Transparent display of data helps drive high performance [8-11]. Such data can be displayed in the format of a balanced scorecard [8-11]. The goal is to help align performance measures with strategy [8-11]. In healthcare, such scorecards reflect institutional strategic areas such as customer satisfaction, quality and safety, finance, research, education, and people [10]. It can service as a powerful tool. You tend to get what you measure [10]. We have incorporated aspects of a balanced scorecard into our huddle process.

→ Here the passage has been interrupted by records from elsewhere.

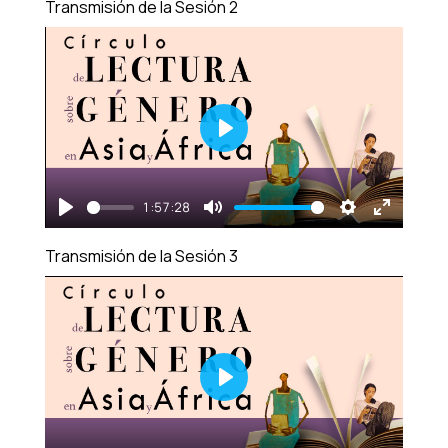
Transmisión de la Sesión 2
fullscre
Play
1:57:28
Play
Mute
Settings
Enter
Transmisión de la Sesión 3
fullscre
Play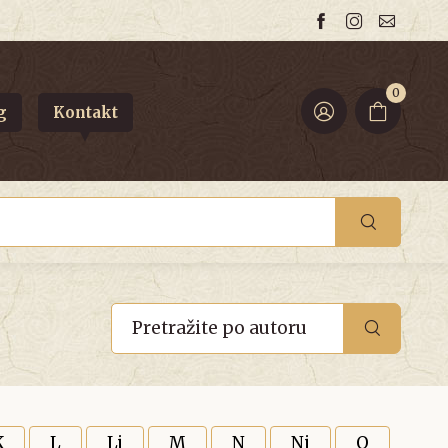
0
g
Kontakt
K
L
Lj
M
N
Nj
O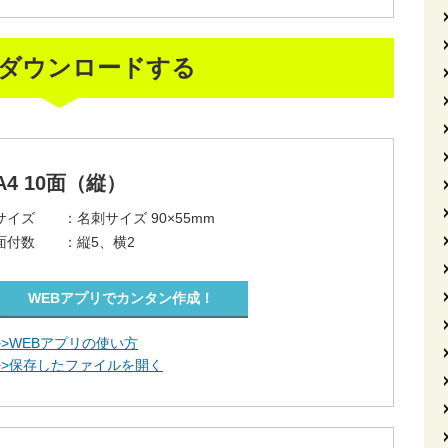
ダウンロードする
A4 10面（縦）
サイズ ：
名刺サイズ 90×55mm
面付数 ：
縦5、横2
WEBアプリでカンタン作成！
>>WEBアプリの使い方
>>保存したファイルを開く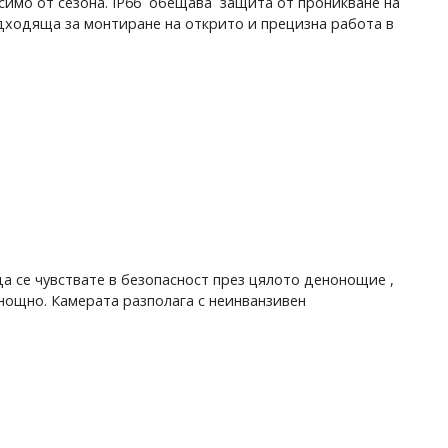
исимо от сезона. IP66 обещава защита от проникване на
одходяща за монтиране на открито и прецизна работа в
а се чувствате в безопасност през цялото денонощие ,
нощно. Камерата разполага с неинванзивен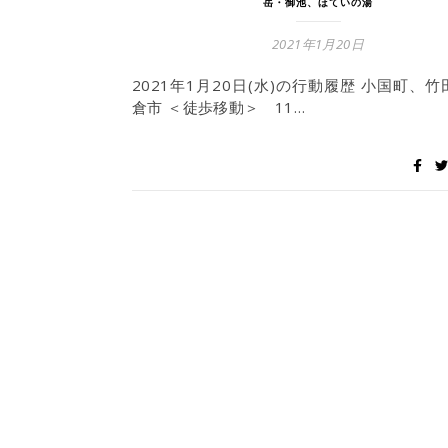
岳・御池、ほていの湯
2021年1月20日
2021年1月20日(水)の行動履歴 小国町、
倉市 ＜徒歩移動＞ 11…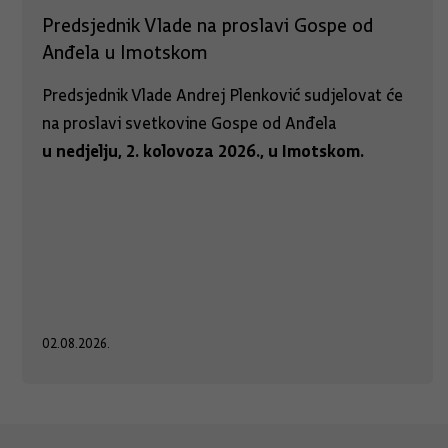
Predsjednik Vlade na proslavi Gospe od
Anđela u Imotskom
Predsjednik Vlade Andrej Plenković sudjelovat će
na proslavi svetkovine Gospe od Anđela
u nedjelju, 2. kolovoza 2026., u Imotskom.
02.08.2026.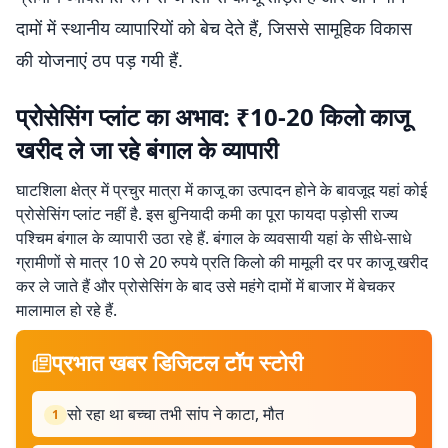
दामों में स्थानीय व्यापारियों को बेच देते हैं, जिससे सामूहिक विकास
की योजनाएं ठप पड़ गयी हैं.
प्रोसेसिंग प्लांट का अभाव: ₹10-20 किलो काजू
खरीद ले जा रहे बंगाल के व्यापारी
घाटशिला क्षेत्र में प्रचुर मात्रा में काजू का उत्पादन होने के बावजूद यहां कोई
प्रोसेसिंग प्लांट नहीं है. इस बुनियादी कमी का पूरा फायदा पड़ोसी राज्य
पश्चिम बंगाल के व्यापारी उठा रहे हैं. बंगाल के व्यवसायी यहां के सीधे-साधे
ग्रामीणों से मात्र 10 से 20 रुपये प्रति किलो की मामूली दर पर काजू खरीद
कर ले जाते हैं और प्रोसेसिंग के बाद उसे महंगे दामों में बाजार में बेचकर
मालामाल हो रहे हैं.
प्रभात खबर डिजिटल टॉप स्टोरी
सो रहा था बच्चा तभी सांप ने काटा, मौत
1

Our areas display their score cards as part of their DRH visual boards. Many of these metrics are updated monthly and reviewed accordingly. Some metrics are updated daily (days since last serious safety event in the unit, days since last wrong patient/ wrong procedure event, etc).

Summary

In summary, we have found that having a defined DRH process has greatly increases our ability to rapidly identify and solve problems. It has also helped with team-building and improved coordination of our medical services. This is related to both the formal aspect of the DRH as well as the informal aspect. When you know that there is a defined portion of the day at which you are going to see all of the people that you might need to coordinate, it helps both with coordination as well as elimination of the rumor mill. We have also found that running an area via this process helps unite those with roles primarily in operations with those with roles primarily in quality and safety as one coherent team as opposed to two separate entities. This has been a critical aspect to optimizing our performance. We have found this process helpful at both the unit and institutional levels.